Deutsches Interesse an Stabilität

Zwar sei die Regierung offen für Gespräche und die Beteiligung weiterer Parteien, die Forderung nach Bildung einer unabhängigen Expertenregierung wies er aber streng zurück. Der mit der Wahl der Verfassungsversammlung eingeschlagene Weg müsse fortgeführt werden. Ghannouchi erklärte, in Tunesien könne noch vor Ende des Jahres gewählt werden - ein Datum, das nationale und internationale Beobachter für nicht realistisch halten, denn zur Zeit gibt es weder ein gültiges Wahlrecht noch eine unabhängige Instanz, die die Wahlen organisieren könnte.

Shake-hands zwischen Außenminister Guido Westerwelle und Tunesiens Regierungschef Ali Larayedh (Foto: EUTERS/ Zoubeir Souissi)
Enge Kooperation fortsetzen: Westerwelle (li.) und Regierungschef Ali LarayedhBild: Reuters

Deutschland zählt seit Jahren zu den wichtigsten Handelspartnern Tunesiens und hat auch aus diesem Grund ein großes Interesse an wirtschaftlicher und politischer Stabilität in dem kleinen Mittelmeer-Staat. Seit dem Umbruch im Januar 2011 hat die Berliner Regierung im Rahmen der sogenannten Transformationspartnerschaft mehr als hundert Projekte der Entwicklungszusammenarbeit in Tunesien finanziert.
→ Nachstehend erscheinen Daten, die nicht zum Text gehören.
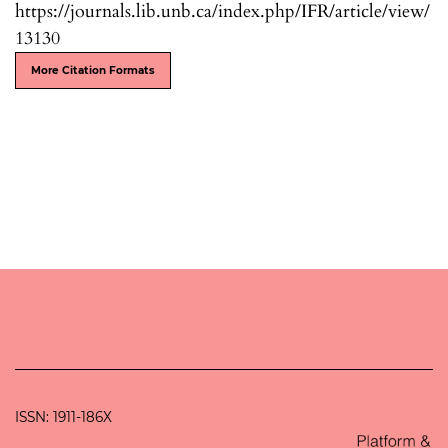
https://journals.lib.unb.ca/index.php/IFR/article/view/
13130
More Citation Formats
ISSN: 1911-186X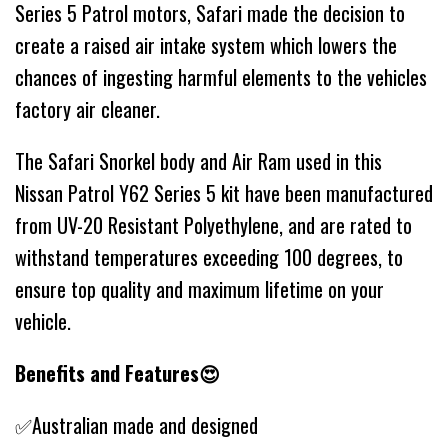
Series 5 Patrol motors, Safari made the decision to
create a raised air intake system which lowers the
chances of ingesting harmful elements to the vehicles
factory air cleaner.
The Safari Snorkel body and Air Ram used in this
Nissan Patrol Y62 Series 5 kit have been manufactured
from UV-20 Resistant Polyethylene, and are rated to
withstand temperatures exceeding 100 degrees, to
ensure top quality and maximum lifetime on your
vehicle.
Benefits and Features😍
✅Australian made and designed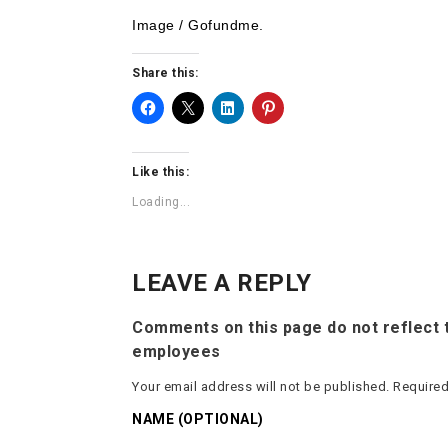
Image / Gofundme.
Share this:
Like this:
Loading...
LEAVE A REPLY
Comments on this page do not reflect t
employees
Your email address will not be published.
Required
NAME (OPTIONAL)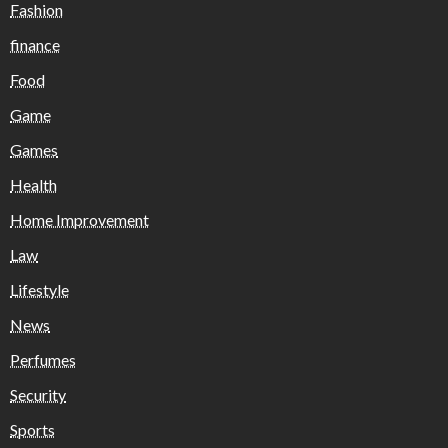
Fashion
finance
Food
Game
Games
Health
Home Improvement
Law
Lifestyle
News
Perfumes
Security
Sports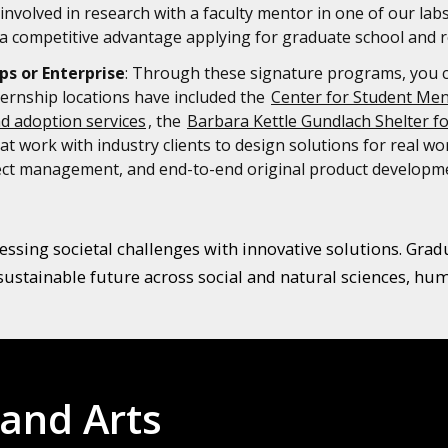
involved in research with a faculty mentor in one of our lab
 competitive advantage applying for graduate school and r
ps or Enterprise
: Through these signature programs, you can
ternship locations have included the
Center for Student Men
nd adoption services
, the
Barbara Kettle Gundlach Shelter f
t work with industry clients to design solutions for real w
oject management, and end-to-end original product developm
ssing societal challenges with innovative solutions. Graduat
sustainable future across social and natural sciences, huma
 and Arts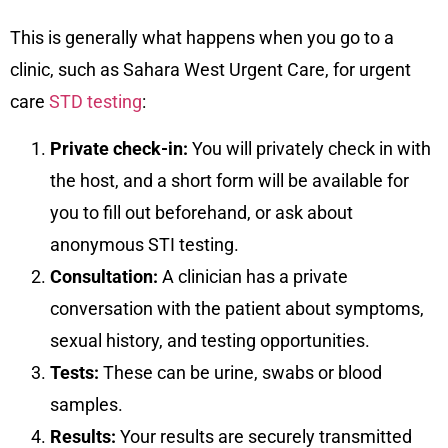
This is generally what happens when you go to a
clinic, such as Sahara West Urgent Care, for urgent
care
STD testing
:
Private check-in:
You will privately check in with
the host, and a short form will be available for
you to fill out beforehand, or ask about
anonymous STI testing.
Consultation:
A clinician has a private
conversation with the patient about symptoms,
sexual history, and testing opportunities.
Tests:
These can be urine, swabs or blood
samples.
Results:
Your results are securely transmitted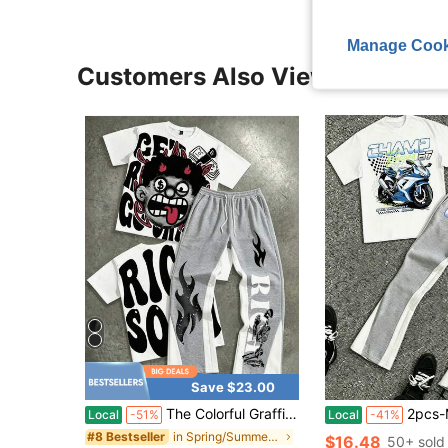
Manage Cook
Customers Also Viewed
Save $23.00
The Colorful Graffiti Set Is Super Unique! Cartoon Print Outfit Perfectly Matches The Street Atmosphere! The Ideal Set For Daily Casual Wear In Summer
2pcs-Men's Short-Sleeve Straight-Leg Trou
Local
-51%
Local
-41%
in Spring/Summer Men T-Shirt Co-ords
#8 Bestseller
$16.48
50+ sold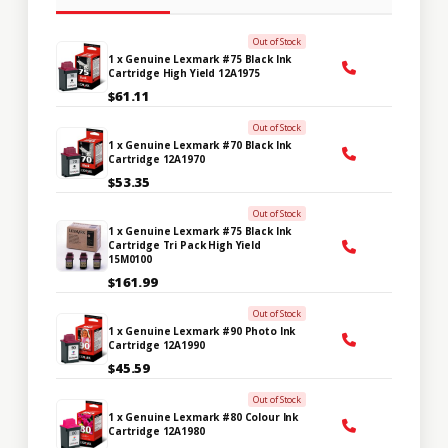
Out of Stock
1 x Genuine Lexmark #75 Black Ink
Cartridge High Yield 12A1975
$61.11
Out of Stock
1 x Genuine Lexmark #70 Black Ink
Cartridge 12A1970
$53.35
Out of Stock
1 x Genuine Lexmark #75 Black Ink
Cartridge Tri Pack High Yield
15M0100
$161.99
Out of Stock
1 x Genuine Lexmark #90 Photo Ink
Cartridge 12A1990
$45.59
Out of Stock
1 x Genuine Lexmark #80 Colour Ink
Cartridge 12A1980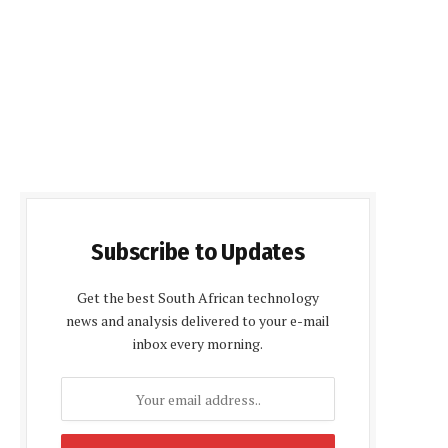
Subscribe to Updates
Get the best South African technology
news and analysis delivered to your e-mail
inbox every morning.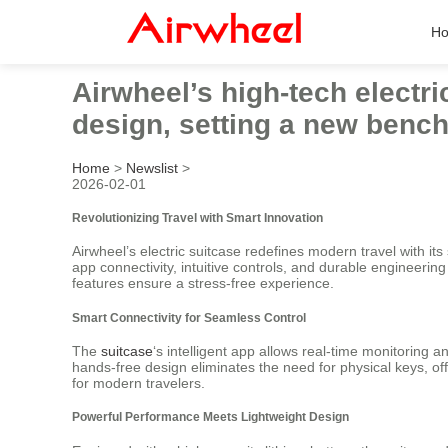
H
Airwheel’s high-tech electr
design, setting a new benchm
Home
>
Newslist
>
2026-02-01
Revolutionizing Travel with Smart Innovation
Airwheel’s electric suitcase redefines modern travel with i
app connectivity, intuitive controls, and durable engineerin
features ensure a stress-free experience.
Smart Connectivity for Seamless Control
The
suitcase
‘s intelligent app allows real-time monitoring 
hands-free design eliminates the need for physical keys, of
for modern travelers.
Powerful Performance Meets Lightweight Design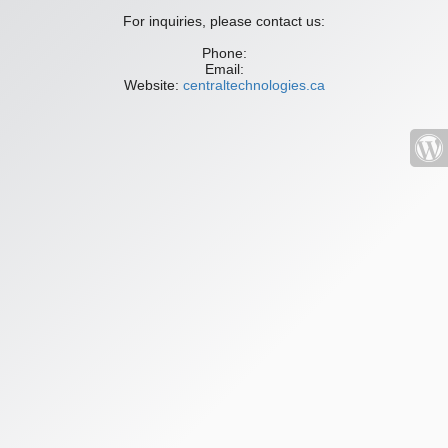
For inquiries, please contact us:
Phone:
Email:
Website:
centraltechnologies.ca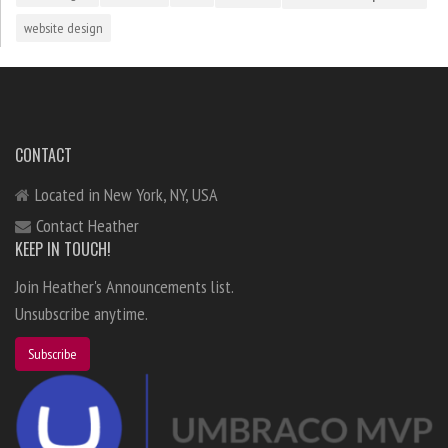
website design
CONTACT
Located in New York, NY, USA
Contact Heather
KEEP IN TOUCH!
Join Heather's Announcements list.
Unsubscribe anytime.
Subscribe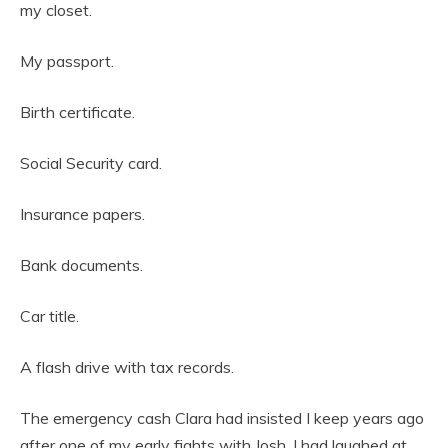
my closet.
My passport.
Birth certificate.
Social Security card.
Insurance papers.
Bank documents.
Car title.
A flash drive with tax records.
The emergency cash Clara had insisted I keep years ago
after one of my early fights with Josh. I had laughed at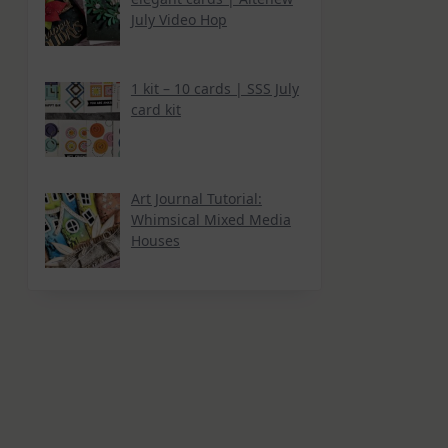
July Video Hop
1 kit – 10 cards | SSS July
card kit
Art Journal Tutorial:
Whimsical Mixed Media
Houses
Auch im Bereich der Sicherheit will Deutschland die tunesische Führung unterstützen: Man wolle den Streitkräften bei der Minenräumung helfen, kündigte Westerwelle an. Durch offenbar von Terroristen gezielt gelegte Anti-Personen-Minen waren in den letzten Monaten mehrfach tunesische Soldaten ums Leben gekommen.